In fact, it was possible to observe that innovation is directly linked to competitive benefits gained from participating in networks. If the companies approached in this study were to enjoy the gains in competitiveness provided by the factors they considered competitive, offered by the network, they had to implement changes in their management tools, such as redesigning of inventory, rearranging products on the supermarket shelves, among others.

The implementation of the factors considered competitive, obtained from the participation of SMEs in networks, also spawned other innovations in the companies. For instance, the training provided to employees generated organizational innovation in services by implementing changes in the practices of employee development and also generated process innovation in services. Given that employees have direct contact with customers, changes in the way customers' needs are met, constitutes a change in service, representing process innovation in services when it is the first time that particular change is implemented.

Another innovation occurred in services that could be classified as a process innovation, after the implementation of the benefits considered competitive, originated from changes triggered with the implementation of the network brand that can also be considered as a new way to deliver services to the customer.

With the promotional newspapers, besides service innovation in processes we can also note service innovation in products, since the newspaper started to deliver the service in a new way, but also offered a service that had not been previously offered.

The two networks approached in this study showed some significant differences. For example if one takes into account the frequency with which respondents cite factors such as competitive. Moreover, in the horizontal network, logistics is considered a competitive factor that led companies to innovate organizationally in business practices due to the introduction of changes in the management system of the supply chain, affecting supply operations.

Innovation processes were also different considering their form in the two networks. In the vertical network innovation occurs from the 'top-down', it begins with the network manager and is imposed on participants, since the process of innovation is not a decision taken by the managers of SMEs but by the wholesaler network manager. In the case of horizontal network, innovation occurs from the 'bottom-up', and decision is made by the managers of SMEs and then becomes a process in network.

All of these findings lead to the conclusion that for SMEs associated into networks to access the main factors considered competitive, they need to innovate organizationally. In addition, some competitive factors offered by the network promoted other organizational service innovations, product innovations and process innovations.
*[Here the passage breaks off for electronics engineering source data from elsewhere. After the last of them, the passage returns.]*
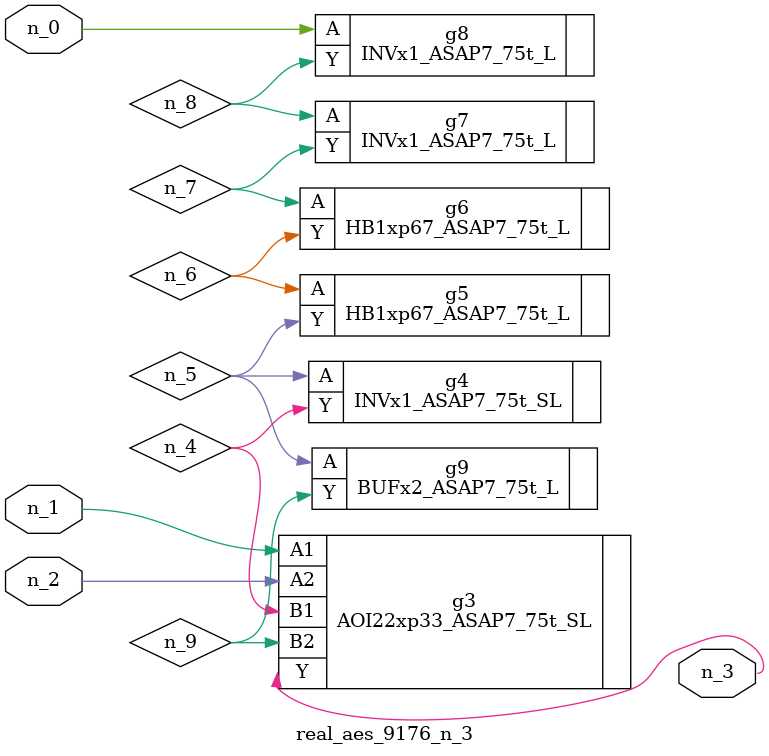
<source format=v>
module real_aes_9176_n_3 (n_0, n_2, n_1, n_3);
input n_0;
input n_2;
input n_1;
output n_3;
wire n_4;
wire n_5;
wire n_7;
wire n_9;
wire n_6;
wire n_8;
INVx1_ASAP7_75t_L g8 ( .A(n_0), .Y(n_8) );
AOI22xp33_ASAP7_75t_SL g3 ( .A1(n_1), .A2(n_2), .B1(n_4), .B2(n_9), .Y(n_3) );
INVx1_ASAP7_75t_SL g4 ( .A(n_5), .Y(n_4) );
BUFx2_ASAP7_75t_L g9 ( .A(n_5), .Y(n_9) );
HB1xp67_ASAP7_75t_L g5 ( .A(n_6), .Y(n_5) );
HB1xp67_ASAP7_75t_L g6 ( .A(n_7), .Y(n_6) );
INVx1_ASAP7_75t_L g7 ( .A(n_8), .Y(n_7) );
endmodule
</source>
Although the results of this study do not present the possibility of generalization or explanation of other sectors, and emphasizing that further studies need to be developed to better explore the results with respect to service innovation in the supermarket sector, it was confirmed that innovation besides being a decisive factor for the competitiveness of SMEs associated in networks, it is often crucial for companies to offer new services or new value to customers and benefit from new market opportunities.